第83話 噂話

 泣き疲れた私は教室に鞄を取りに戻ってから家に帰る事にした。


 目の周りが誰かに殴られた様に赤くなっているだろうと思い、この顔を見られないよう下を向いて歩いた。


 下を見て歩くと沈んでいる気分は余計に沈み足取りは重く感じた。


 思わずこぼれるため息、それでもため息を吐くと幾分か気持ちが楽になった。


 教室を出て家に帰ろうとしたその時、私の後方からものすごいスピードで走ってくる音がして思わず後ろを振り返る。


「祐奈ちゃぁぁぁぁぁぁぁん‼︎」

「ひゃっ‼︎ ど、どうしたんですか⁉︎」

「やばいやばいやばいやばい、ほんっとにやばい‼︎」


 風磨くんの慌て方を見て何事かと思った。もしかしたら祐くん自身が病気で病院に運ばれたとか?


 そう考えた途端内臓が口から飛び出しそうな気分だった。


 いや、でも落ち着いて風磨くんの顔をよく見ると、焦っているけどどこか嬉しそうな表情を見せている。


「まだあの噂話は聞いてない?」

「噂話? 何も聞いてませんけど」

「わかった。じゃあ俺は今から祐奈ちゃに俺が聞いた噂ってのが何なのか話すけど、嘘だって思わないで聞いてくれ」

「わ、わかりました」 


 あまりに真剣な表情の風磨くんのをみて唾をゴクリと飲み込む。


 風磨くんがそこまで驚く噂話とは一体何のことなのだろうか。


「楓の話なんだけど」

「楓さんがどうかしたんですか?」


 ま、まさか祐くんと楓さんが付き合ってるとか⁉︎ そういう事⁉︎


 だとしたら、私だけ1人で勝手に盛り上がって祐くんに告白しようとしていた事が恥ずかしくてたまらない。
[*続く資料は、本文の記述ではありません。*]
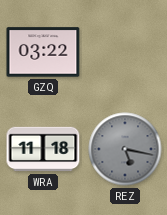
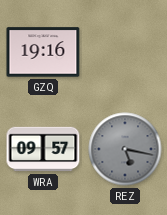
GZQ: 03:22 -> 19:16
WRA: 11:18 -> 09:57
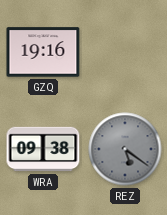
WRA: 09:57 -> 09:38
REZ: 5:17 -> 5:21
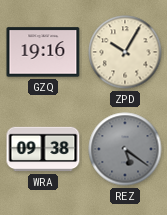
ZPD: none -> 10:05
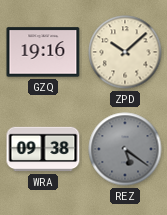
ZPD: 10:05 -> 10:08
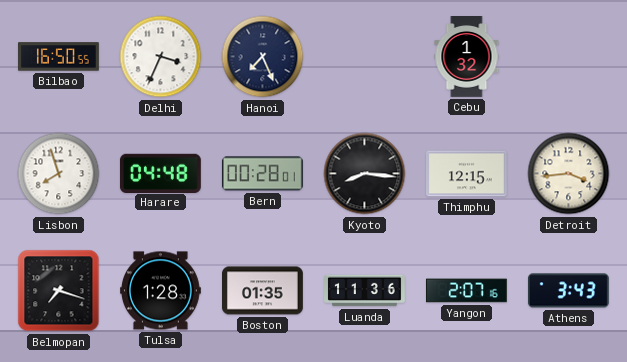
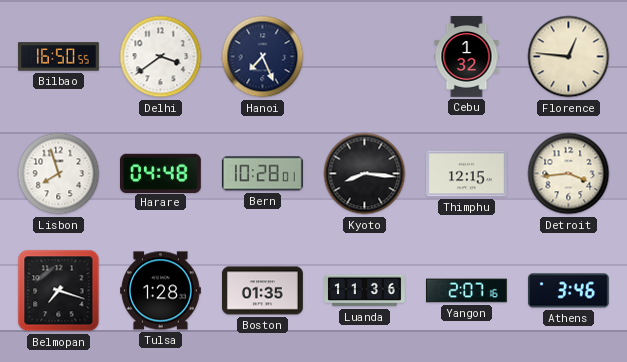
Delhi: 3:34 -> 3:39
Florence: none -> 12:46
Bern: 00:28 -> 10:28
Athens: 3:43 -> 3:46
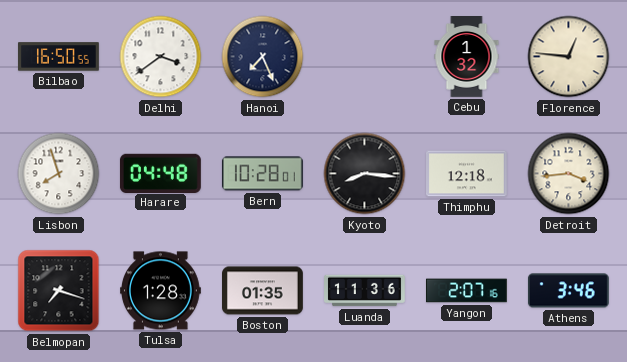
Thimphu: 12:15 -> 12:18
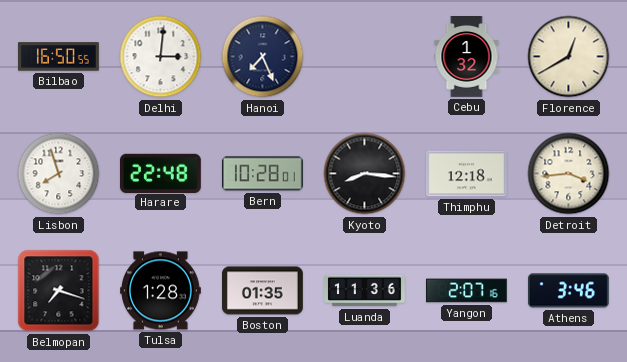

 そうか、祐くんは楓さんと付き合っていたから私が屋上に呼び出しても来てくれなかったんだ。


 大抵の男の子は女の子に屋上に呼び出されたら告白されると気づくだろう。


 いくら朴念仁の祐くんだってそれには気付いていたはず。


 だから屋上に来ないで私に黙って家に帰ってしまったのか。


 一度は止まった涙が再びこぼれそうになる


「楓が日菜らしい」

「――え? 日菜ってどの日菜ですか?」

「祐が大好きな声優の日菜だよ」


 私は状況を飲み込むことができず、もう一度風磨くんに詳細を説明してもらう事にした。


「あ、あの、状況が全く飲み込めないのでもうちょっと細かく説明してもらっても良いですか?」

「俺たちの友達、古村楓が実は大人気声優の日菜で、それを隠してこの学校に通っていたらしい」

「え、そんなことありえるんですか⁉︎」


 信じてくれと言われたものの、流石に大人気声優の日菜が楓さんで、毎日一緒におしゃべりをしていたとは到底信じられなかった。